MMR2 Inhibitors

Chemical inhibitors of MMR2 encompass a range of compounds that impede the protein's ability to conduct its vital role in mismatch repair within the cellular environment. Caffeine, as a phosphodiesterase inhibitor, heightens intracellular cAMP, which in turn activates protein kinase A. The activation of this kinase can lead to the phosphorylation of MMR2, a modification that can alter the protein's activity, effectively reducing its ability to correct mismatches in DNA. Similarly, olaparib, by its action as a PARP inhibitor, leads to the accumulation of single-strand DNA breaks. These breaks can divert the DNA repair machinery toward pathways other than mismatch repair, indirectly taxing MMR2 and hindering its corrective function.
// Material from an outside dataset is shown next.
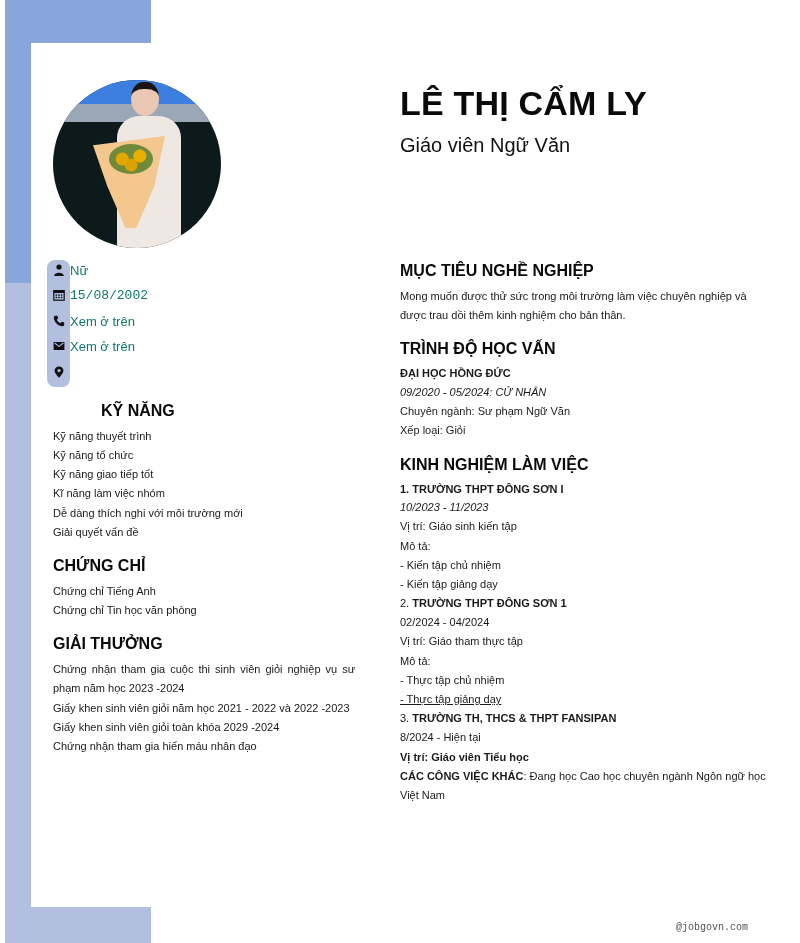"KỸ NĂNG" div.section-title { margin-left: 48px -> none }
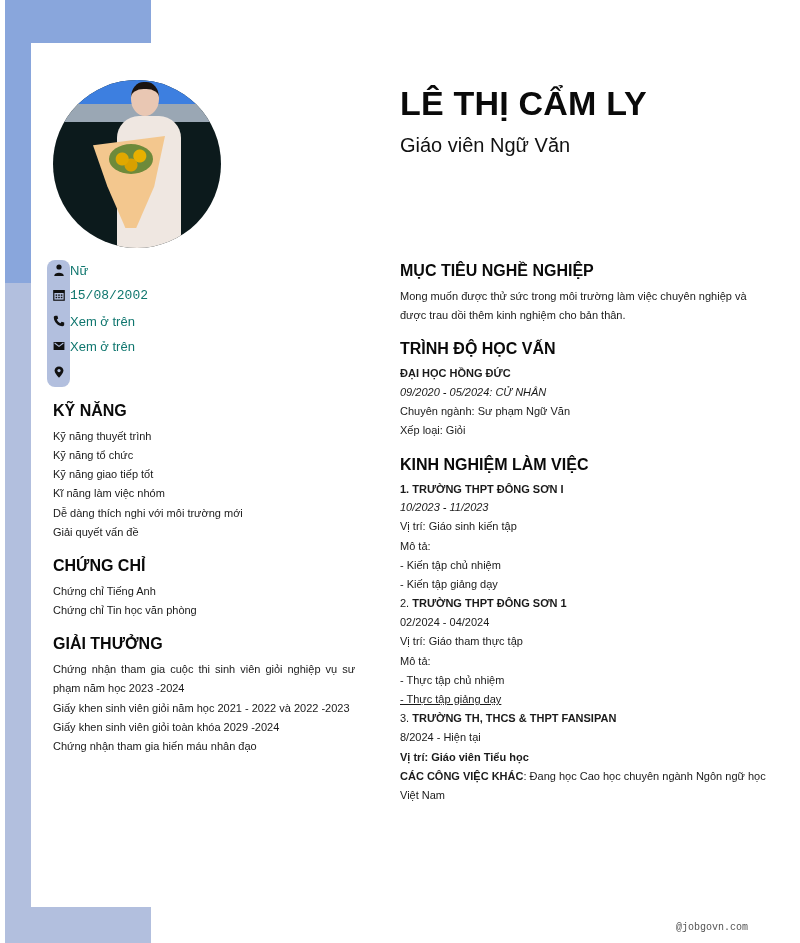"- Thực tập giảng dạy" div.line { text-decoration: underline -> none }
Agents such as etoposide and camptothecin target topoisomerases, stabilizing DNA-topoisomerase complexes and preventing the ligation of DNA strands. This results in an accumulation of DNA breaks, which can overwhelm the cellular repair machinery, including MMR2, and indirectly inhibit its function. Methotrexate, through its inhibition of dihydrofolate reductase, leads to a depletion of nucleotide pools, which can result in an increase in DNA mismatches. These mismatches can exceed the repair capacity of MMR2, leading to an indirect inhibition of its activity. Similarly, cisplatin, by forming DNA adducts and cross-links, can sequester the MMR2 protein and exhaust its repair capabilities, while mitomycin C, through the introduction of cross-links between DNA strands, can overwhelm the DNA repair system, diverting it from its normal mismatch repair function. Additionally, aphidicolin and hydroxyurea, by inhibiting DNA polymerases and ribonucleotide reductase respectively, lead to replication stress and a reduction in the substrates required for DNA repair. This can saturate the MMR2 repair capacity and strain its ability to maintain genomic integrity. Finally, 5-fluorouracil, after being metabolized, leads to an increase in uracil incorporation into DNA, which can overwhelm the repair capacity of MMR2, and actinomycin D, by intercalating into DNA, disrupts replication and transcription, which can lead to a multitude of DNA lesions that the MMR2 protein must process, thereby indirectly inhibiting its function.